AIM OF THE TASK -> Search the entries for the word "lines". Copy each line in which it is found.

DATASET RECORDS ->
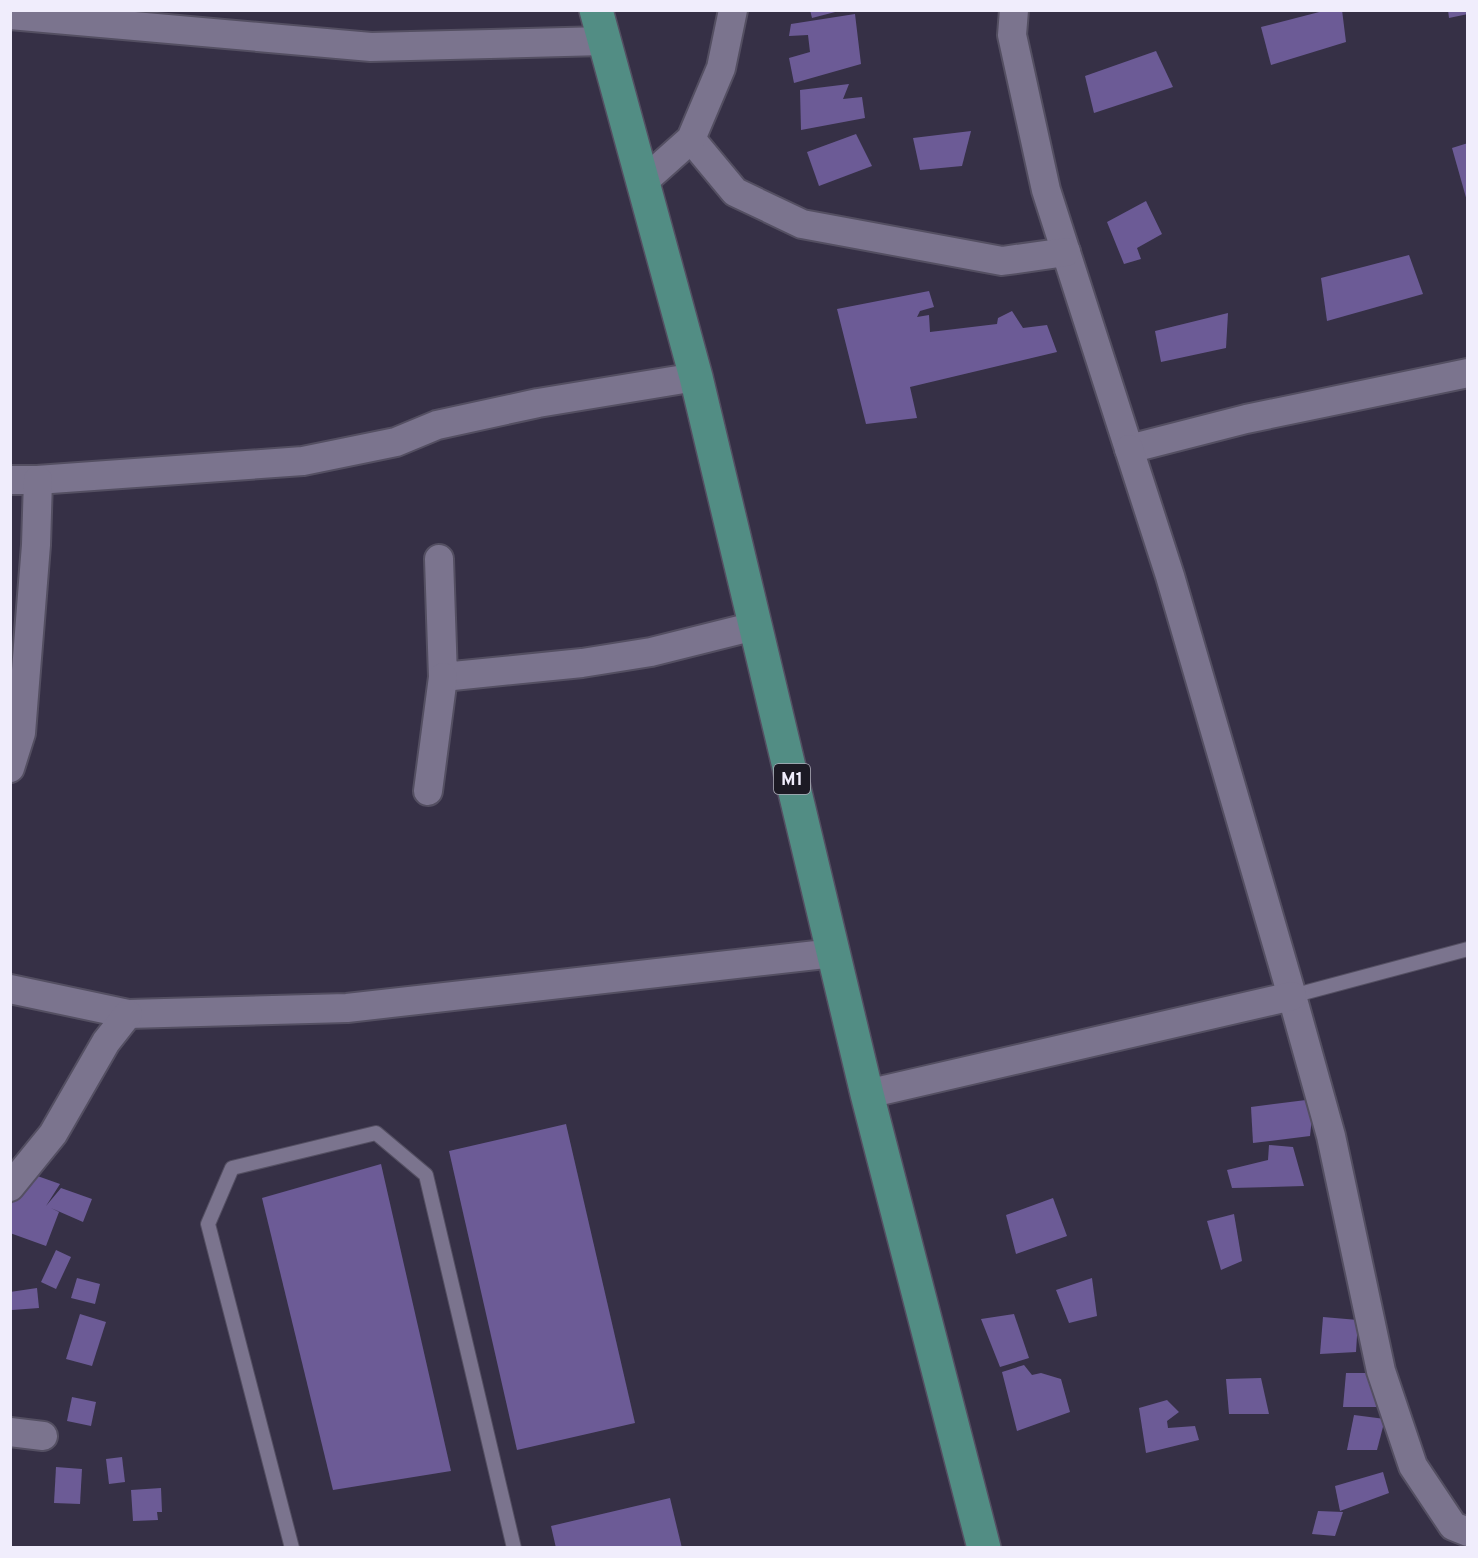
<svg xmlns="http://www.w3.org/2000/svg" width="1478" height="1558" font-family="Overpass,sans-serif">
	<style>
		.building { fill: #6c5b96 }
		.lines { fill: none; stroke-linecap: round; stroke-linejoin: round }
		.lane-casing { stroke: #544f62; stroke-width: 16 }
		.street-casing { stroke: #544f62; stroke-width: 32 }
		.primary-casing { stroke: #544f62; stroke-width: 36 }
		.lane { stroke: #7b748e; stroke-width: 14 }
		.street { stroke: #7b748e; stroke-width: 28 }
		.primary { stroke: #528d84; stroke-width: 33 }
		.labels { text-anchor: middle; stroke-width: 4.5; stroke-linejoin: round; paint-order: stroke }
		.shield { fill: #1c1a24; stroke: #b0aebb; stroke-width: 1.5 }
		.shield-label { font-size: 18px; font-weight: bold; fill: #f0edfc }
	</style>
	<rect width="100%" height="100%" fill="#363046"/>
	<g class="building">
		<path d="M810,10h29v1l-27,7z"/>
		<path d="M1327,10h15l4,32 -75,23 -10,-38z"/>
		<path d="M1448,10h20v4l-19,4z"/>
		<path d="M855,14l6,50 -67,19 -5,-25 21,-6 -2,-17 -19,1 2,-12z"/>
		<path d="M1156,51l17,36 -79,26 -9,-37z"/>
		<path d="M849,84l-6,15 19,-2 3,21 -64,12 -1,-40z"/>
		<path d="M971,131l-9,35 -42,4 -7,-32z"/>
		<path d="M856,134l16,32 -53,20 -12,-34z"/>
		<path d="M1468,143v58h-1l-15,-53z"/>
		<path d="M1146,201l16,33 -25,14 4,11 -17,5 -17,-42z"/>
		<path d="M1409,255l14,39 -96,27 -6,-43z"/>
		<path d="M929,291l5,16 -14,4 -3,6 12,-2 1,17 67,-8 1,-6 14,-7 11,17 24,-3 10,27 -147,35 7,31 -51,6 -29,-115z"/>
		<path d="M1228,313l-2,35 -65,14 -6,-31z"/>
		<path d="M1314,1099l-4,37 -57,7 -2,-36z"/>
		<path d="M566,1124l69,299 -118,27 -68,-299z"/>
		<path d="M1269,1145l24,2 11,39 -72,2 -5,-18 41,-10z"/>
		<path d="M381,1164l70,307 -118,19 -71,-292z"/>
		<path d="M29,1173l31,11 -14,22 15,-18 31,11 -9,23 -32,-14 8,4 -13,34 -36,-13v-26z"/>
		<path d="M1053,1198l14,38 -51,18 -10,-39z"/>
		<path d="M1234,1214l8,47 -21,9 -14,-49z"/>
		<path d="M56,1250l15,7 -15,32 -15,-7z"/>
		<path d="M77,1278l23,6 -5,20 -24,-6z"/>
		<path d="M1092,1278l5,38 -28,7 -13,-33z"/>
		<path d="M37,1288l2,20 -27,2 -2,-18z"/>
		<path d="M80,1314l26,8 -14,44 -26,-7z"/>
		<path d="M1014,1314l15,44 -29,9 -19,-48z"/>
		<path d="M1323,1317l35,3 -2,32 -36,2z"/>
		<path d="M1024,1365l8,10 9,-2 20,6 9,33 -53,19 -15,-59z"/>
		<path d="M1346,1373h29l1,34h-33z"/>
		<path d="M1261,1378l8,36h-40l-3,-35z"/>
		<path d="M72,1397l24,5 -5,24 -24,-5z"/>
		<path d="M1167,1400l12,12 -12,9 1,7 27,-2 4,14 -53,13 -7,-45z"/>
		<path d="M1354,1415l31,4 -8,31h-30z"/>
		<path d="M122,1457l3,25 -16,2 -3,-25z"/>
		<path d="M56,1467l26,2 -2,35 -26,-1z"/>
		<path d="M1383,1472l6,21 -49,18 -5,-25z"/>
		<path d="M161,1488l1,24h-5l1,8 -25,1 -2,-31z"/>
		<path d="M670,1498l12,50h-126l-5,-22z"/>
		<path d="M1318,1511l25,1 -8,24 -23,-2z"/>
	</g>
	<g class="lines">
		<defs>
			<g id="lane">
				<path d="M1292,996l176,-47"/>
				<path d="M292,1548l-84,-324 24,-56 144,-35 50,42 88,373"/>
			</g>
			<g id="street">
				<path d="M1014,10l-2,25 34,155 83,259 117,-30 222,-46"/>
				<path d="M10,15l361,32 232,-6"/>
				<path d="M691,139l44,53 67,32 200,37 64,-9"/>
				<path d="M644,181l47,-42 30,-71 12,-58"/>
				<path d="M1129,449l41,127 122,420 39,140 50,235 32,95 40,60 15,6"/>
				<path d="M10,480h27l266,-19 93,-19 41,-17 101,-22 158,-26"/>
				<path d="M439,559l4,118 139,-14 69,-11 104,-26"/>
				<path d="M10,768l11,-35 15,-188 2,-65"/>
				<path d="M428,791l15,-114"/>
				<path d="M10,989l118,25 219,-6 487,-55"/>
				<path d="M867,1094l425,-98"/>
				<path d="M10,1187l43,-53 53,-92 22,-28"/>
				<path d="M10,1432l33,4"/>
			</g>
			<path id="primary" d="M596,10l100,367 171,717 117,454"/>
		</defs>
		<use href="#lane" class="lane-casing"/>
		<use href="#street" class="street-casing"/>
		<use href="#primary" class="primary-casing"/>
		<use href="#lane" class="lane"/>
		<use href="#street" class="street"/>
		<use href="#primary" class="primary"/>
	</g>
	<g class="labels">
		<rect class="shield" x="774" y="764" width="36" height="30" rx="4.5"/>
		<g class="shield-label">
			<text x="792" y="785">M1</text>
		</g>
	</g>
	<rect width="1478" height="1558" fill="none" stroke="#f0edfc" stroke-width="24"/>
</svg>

--

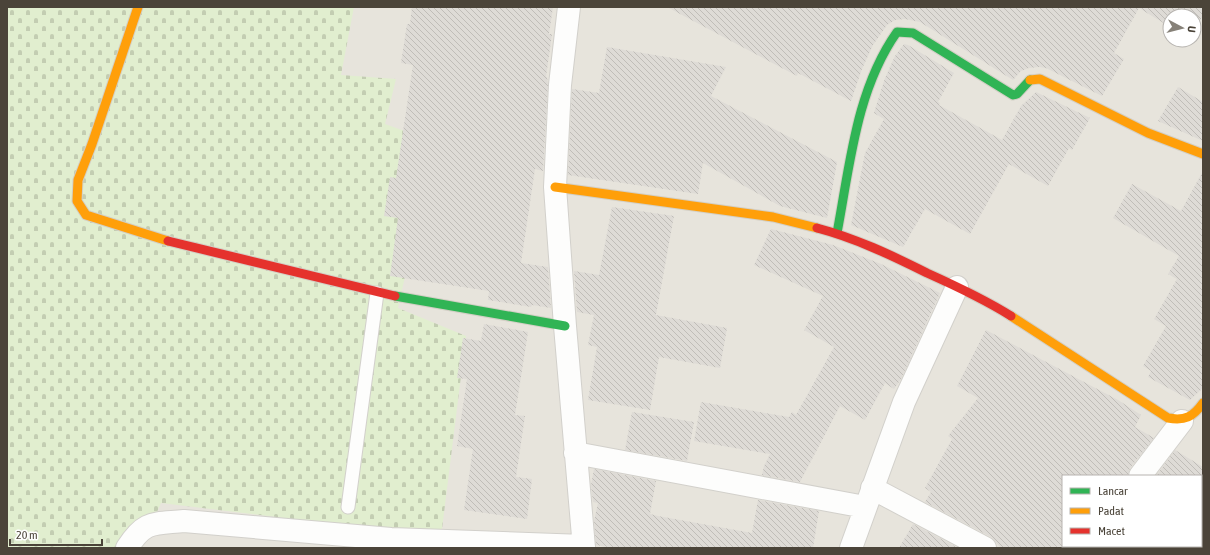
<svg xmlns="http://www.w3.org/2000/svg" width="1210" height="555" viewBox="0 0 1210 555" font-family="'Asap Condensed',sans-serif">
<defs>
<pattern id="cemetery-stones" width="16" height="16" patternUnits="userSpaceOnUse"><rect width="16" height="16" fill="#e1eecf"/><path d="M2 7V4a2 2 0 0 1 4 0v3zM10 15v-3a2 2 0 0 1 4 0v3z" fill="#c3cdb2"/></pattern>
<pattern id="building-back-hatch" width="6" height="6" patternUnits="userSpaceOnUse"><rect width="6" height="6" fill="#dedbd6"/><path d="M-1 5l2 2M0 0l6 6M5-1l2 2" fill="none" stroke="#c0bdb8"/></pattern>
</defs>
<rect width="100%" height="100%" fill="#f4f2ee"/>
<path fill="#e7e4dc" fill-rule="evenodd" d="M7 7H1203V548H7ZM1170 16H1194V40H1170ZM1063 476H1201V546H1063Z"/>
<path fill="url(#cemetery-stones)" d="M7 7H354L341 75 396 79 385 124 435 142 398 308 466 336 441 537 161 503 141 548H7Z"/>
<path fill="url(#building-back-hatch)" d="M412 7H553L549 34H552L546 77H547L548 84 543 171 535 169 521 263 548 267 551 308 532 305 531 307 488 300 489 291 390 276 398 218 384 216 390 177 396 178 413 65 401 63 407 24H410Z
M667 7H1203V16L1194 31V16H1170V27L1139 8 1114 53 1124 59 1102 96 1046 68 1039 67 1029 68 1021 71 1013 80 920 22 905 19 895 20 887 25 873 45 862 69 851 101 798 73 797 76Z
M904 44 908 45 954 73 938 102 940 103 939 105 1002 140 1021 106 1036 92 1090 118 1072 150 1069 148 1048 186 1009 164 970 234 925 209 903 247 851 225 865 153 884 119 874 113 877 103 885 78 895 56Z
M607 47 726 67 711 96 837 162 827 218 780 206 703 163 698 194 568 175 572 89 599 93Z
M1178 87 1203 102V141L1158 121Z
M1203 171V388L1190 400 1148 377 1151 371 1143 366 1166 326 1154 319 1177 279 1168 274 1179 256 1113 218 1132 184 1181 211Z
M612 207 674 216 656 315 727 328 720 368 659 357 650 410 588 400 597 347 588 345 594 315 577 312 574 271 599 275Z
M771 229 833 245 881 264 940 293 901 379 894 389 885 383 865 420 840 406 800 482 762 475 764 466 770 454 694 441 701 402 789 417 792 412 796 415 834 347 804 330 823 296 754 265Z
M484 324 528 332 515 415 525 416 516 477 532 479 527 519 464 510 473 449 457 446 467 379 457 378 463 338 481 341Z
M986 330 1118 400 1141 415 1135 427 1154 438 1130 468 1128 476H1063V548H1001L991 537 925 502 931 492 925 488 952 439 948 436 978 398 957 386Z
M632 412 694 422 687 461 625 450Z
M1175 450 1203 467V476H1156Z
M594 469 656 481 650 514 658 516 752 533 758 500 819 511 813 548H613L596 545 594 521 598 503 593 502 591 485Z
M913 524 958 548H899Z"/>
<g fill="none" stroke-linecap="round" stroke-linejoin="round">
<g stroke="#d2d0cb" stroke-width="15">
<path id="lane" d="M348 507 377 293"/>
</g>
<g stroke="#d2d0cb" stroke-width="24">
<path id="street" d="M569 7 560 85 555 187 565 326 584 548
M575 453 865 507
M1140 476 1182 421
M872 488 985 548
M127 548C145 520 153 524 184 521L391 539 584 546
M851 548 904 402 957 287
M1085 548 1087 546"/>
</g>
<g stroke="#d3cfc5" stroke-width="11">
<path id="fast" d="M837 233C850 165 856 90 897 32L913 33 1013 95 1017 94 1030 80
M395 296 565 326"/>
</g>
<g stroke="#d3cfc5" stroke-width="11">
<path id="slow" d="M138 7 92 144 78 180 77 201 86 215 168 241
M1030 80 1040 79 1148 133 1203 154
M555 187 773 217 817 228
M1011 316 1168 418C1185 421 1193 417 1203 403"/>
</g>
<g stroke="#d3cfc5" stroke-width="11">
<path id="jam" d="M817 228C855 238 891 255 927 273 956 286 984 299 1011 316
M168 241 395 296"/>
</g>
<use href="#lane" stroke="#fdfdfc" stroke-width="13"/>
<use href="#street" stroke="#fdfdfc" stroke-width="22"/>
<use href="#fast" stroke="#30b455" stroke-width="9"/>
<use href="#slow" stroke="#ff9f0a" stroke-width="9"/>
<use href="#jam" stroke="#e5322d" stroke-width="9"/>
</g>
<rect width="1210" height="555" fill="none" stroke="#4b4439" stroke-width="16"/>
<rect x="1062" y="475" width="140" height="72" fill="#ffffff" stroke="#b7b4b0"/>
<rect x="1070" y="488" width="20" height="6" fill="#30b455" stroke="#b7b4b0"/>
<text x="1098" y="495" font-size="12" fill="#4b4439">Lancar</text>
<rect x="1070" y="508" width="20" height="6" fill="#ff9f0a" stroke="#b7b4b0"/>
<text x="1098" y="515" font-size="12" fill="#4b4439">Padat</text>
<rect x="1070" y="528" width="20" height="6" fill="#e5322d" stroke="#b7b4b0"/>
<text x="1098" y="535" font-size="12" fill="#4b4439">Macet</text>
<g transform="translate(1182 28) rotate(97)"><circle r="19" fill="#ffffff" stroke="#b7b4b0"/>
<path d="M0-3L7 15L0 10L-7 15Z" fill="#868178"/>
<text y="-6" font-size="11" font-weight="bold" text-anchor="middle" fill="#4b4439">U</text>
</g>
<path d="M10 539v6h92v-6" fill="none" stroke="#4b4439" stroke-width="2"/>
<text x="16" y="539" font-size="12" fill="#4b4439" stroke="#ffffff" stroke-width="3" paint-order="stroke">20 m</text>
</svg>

RESULT OF THE EXERCISE ->
		.lines { fill: none; stroke-linecap: round; stroke-linejoin: round }
	<g class="lines">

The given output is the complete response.